Culture

[And so rock ?] A Drifter to the Light of the Sun ou le destin perdu de Bobby Sichran

Auteur : Calisto Dobson
Article publié le 3 mai 2024

[And so rock ?] Il y a trente ans, le 3 mai 1994, paraissait ‘From a sympathetical hurricane’ (Columbia Records), cet objet sonore perdu désormais dans les limbes des bacs à soldes. Entre bricolage maison et fulgurances musicales dégenrées, Bobby Sichran délivrait pourtant pour Calisto Dobson une missive restée lettre morte en forme de véritable petit trésor caché.

 

 

Il est des existences aux destinations prémonitoires. Lorsque dans, la très bien nommée, l’indifférence générale meurt Robert Lichtman en février 2015, tout le monde ou presque a oublié,  certains n’en n’ayant d’ailleurs jamais entendu parlé, Bobby Sichran.

Musicien de son état de déménageur à mi-temps pour faire taire les factures, son dernier projet devait s’intituler “Dériveurs à la lumière du soleil”…  Il a non seulement fini par sérieusement dériver mais aussi par disparaître corps et biens. Oui MAIS, parce qu’il y a un MAIS d’espèce.

Un espèce de disque bricolé entre quatre murs et qui nous arrive de 1994.

1994 le web n’existe pas, nous sommes d’accord. L’émergence du’ home studio’ en est à ses balbutiements et ce type-là sorti de Long Island va provoquer le monde avec un titre au déchaînement contenu.

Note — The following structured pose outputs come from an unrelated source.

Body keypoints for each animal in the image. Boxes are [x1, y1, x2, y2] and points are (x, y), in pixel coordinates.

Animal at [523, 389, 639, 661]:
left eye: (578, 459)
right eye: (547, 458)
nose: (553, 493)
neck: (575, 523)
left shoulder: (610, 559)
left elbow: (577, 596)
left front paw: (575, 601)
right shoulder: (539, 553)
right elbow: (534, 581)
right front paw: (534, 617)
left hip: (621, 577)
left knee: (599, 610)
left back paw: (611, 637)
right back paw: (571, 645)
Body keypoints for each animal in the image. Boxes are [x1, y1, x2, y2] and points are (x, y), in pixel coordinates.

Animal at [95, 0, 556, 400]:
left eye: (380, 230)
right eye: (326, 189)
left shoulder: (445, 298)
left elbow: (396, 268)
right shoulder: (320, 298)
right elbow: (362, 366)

Quelque temps avant, le mec s’est déjà acoquiné avec la bande Bomb Squad (ouais les ceux-là mêmes qui ont bossé avec Public Enemy). Tout en étant en grande partie à l’œuvre sur le mixage du premier album de Das EFX, Dead Serious, oui “I’m dead serious” mais il est seulement crédité à la guitare.

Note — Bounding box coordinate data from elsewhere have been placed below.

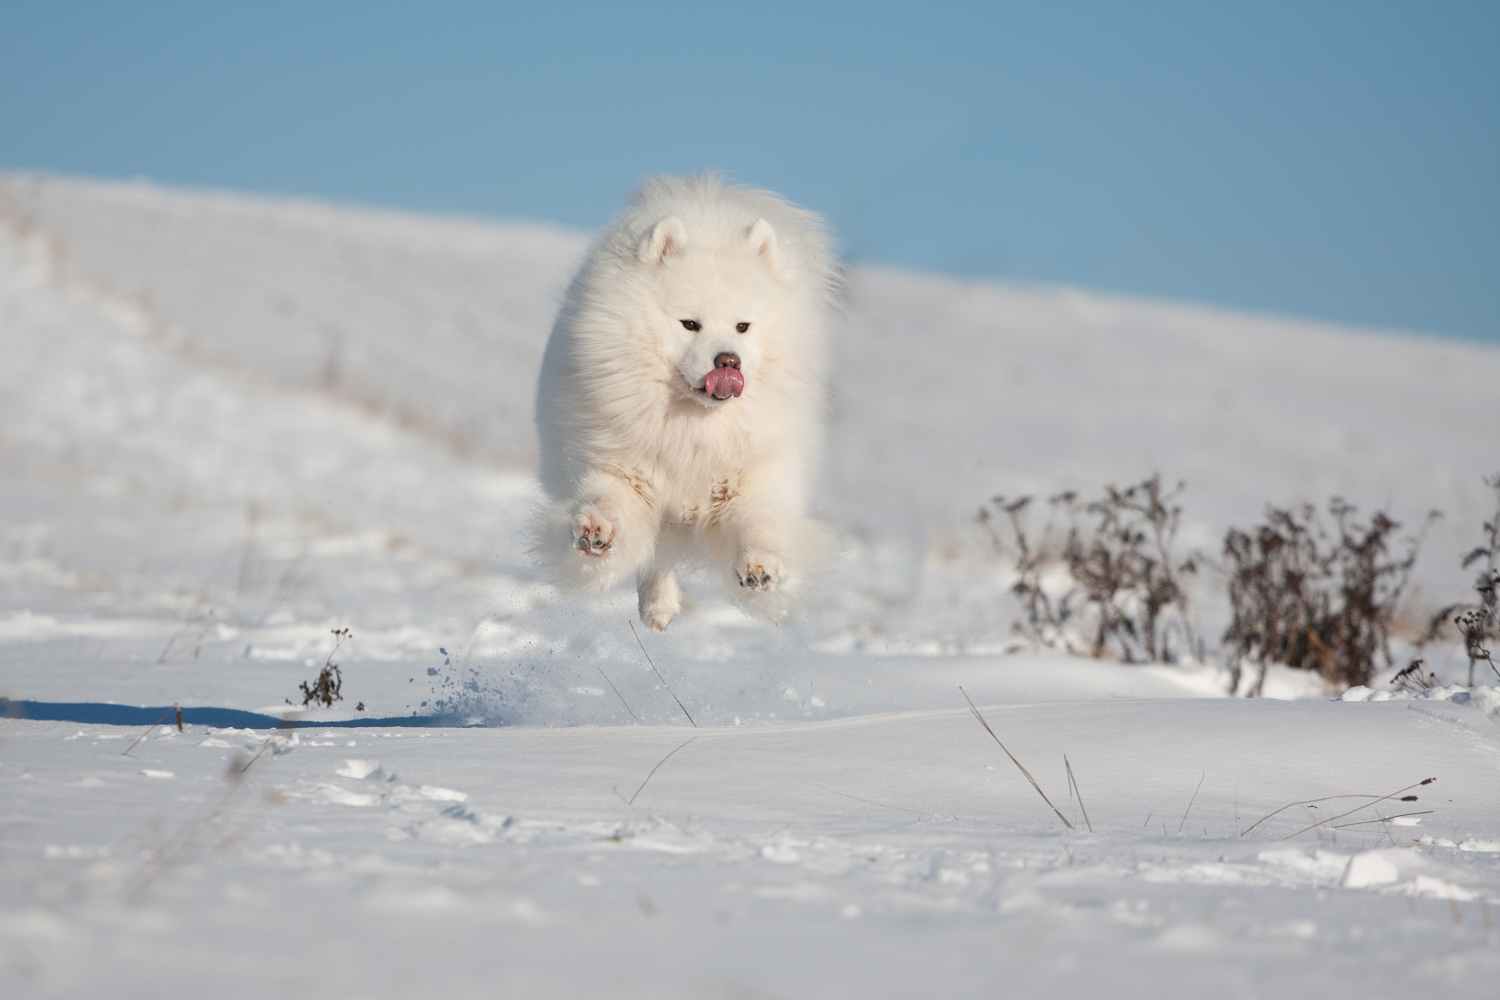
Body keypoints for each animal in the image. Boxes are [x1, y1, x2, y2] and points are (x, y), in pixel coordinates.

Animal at [534, 170, 840, 626]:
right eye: (689, 324)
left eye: (743, 326)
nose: (728, 361)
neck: (693, 431)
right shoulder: (619, 469)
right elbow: (609, 503)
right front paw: (594, 531)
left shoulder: (755, 478)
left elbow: (758, 524)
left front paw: (760, 569)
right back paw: (656, 608)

Ça donne une petite idée, le Robert en question étant un vrai blanc bec; surtout bec ça a sa petite importance pour la suite…

C’est à peu près là qu’il commence à tambouiller sa mixture à 360° de Robert Johnson et Muddy Waters en passant par James Brown, George Clinton jusqu’à Bob Dylan et les toujours présents, parce que c’est comme ça et qu’on ne peut pas faire autrement, Beatles.

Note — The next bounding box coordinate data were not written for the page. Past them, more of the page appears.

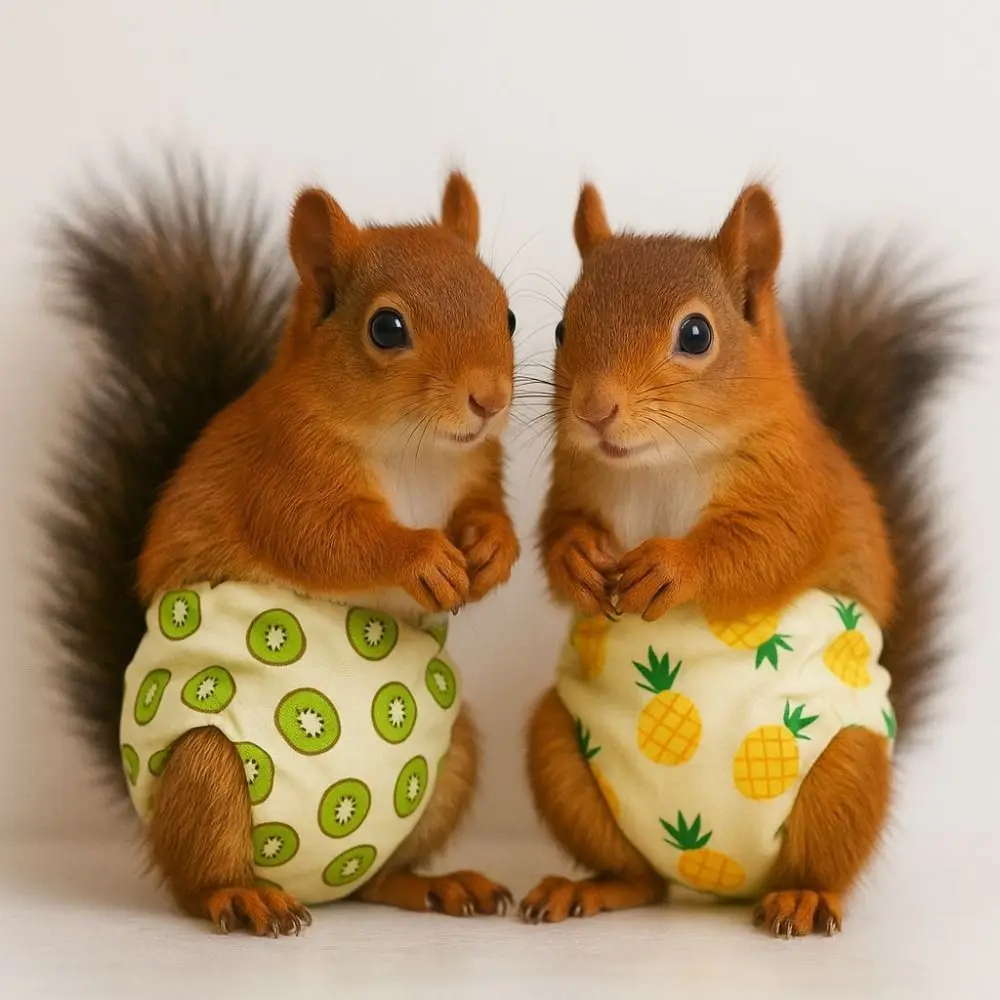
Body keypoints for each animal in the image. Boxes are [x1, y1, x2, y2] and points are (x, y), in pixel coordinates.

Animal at [42, 162, 520, 935]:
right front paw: (423, 558)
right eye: (386, 327)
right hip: (207, 768)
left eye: (506, 314)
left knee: (374, 879)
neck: (412, 450)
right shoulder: (281, 473)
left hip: (454, 758)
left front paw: (491, 551)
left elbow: (486, 512)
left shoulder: (476, 470)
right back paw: (239, 897)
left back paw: (434, 885)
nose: (490, 400)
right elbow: (327, 540)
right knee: (196, 879)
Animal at [521, 182, 959, 936]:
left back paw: (806, 897)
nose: (594, 410)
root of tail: (721, 879)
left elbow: (761, 549)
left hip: (845, 769)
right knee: (640, 878)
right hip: (560, 753)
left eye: (696, 335)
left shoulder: (799, 489)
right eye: (560, 328)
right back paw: (597, 889)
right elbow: (555, 535)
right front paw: (577, 559)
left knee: (819, 862)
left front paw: (672, 567)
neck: (663, 462)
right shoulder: (575, 483)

Sa savoureuse macération de folk, funk, blues, hip hop et Beatles donc, finit par allécher et c’est Columbia qui le signe.

À cette époque les majors cherchent encore à sucer la roue de ceux qui cherchent vraiment. L’album reçoit des critiques élogieuses, surtout en Europe et se fait sa petite place parmi les convaincus que Beck, on y arrive, qui vient de sortir son Mellow Gold accompagné de son irrésistible Loser, est le nouveau messie des branleurs. Oui Beck vient de crever le plafond et les fumeurs de sticks en raffolent.

C’est à peu près ça,
sauf que From A Sympathetical Hurricane sort 4 mois  après et que pour certains il fait figure de suiveur.

Il n’en est rien. La comparaison est finalement assez paresseuse Mais le mal est fait. Cet album recèle une envergure qui ne dit pas son nom.

Sous ses airs de rafistolage de bouts de trucs, il empeste la coolitude à pleines oreilles.

Visionnaire par sa démarche

Fait à la maison et composé de sons raccommodés sans coutures, arborant une allure particulièrement fraîche il devance ce qui a pu émerger dans le genre sans jamais se la raconter. Je ne vais pas m’étaler et vous faire la retape à chaque titre de cette injustice. Je ne crierai surtout pas au chef d’œuvre, superlativité qui est parfois franchement lassante.

Contentez-vous de plonger dans l’œil de ce sympathique ouragan et vous y entendrez un croisement de dub funk aux contours pop attisés d’un hip hop aux racines blues d’un jeune mec de 25 ans qui poétise les sons sans fioritures et ramone les bleues de l’âme.

Sept longues années plus tard

Son deuxième opus « Peddler In Babylon » verra le jour;  il ne se contentera que de colporter une disparition toute aussi héroïque.
Et c’est en 2015 donc que sur la pointe des pieds Robert Lichtman aka Bobby Sichran tirera une révérence toute aussi effacée que la trace de son petit déchaînement de chambre.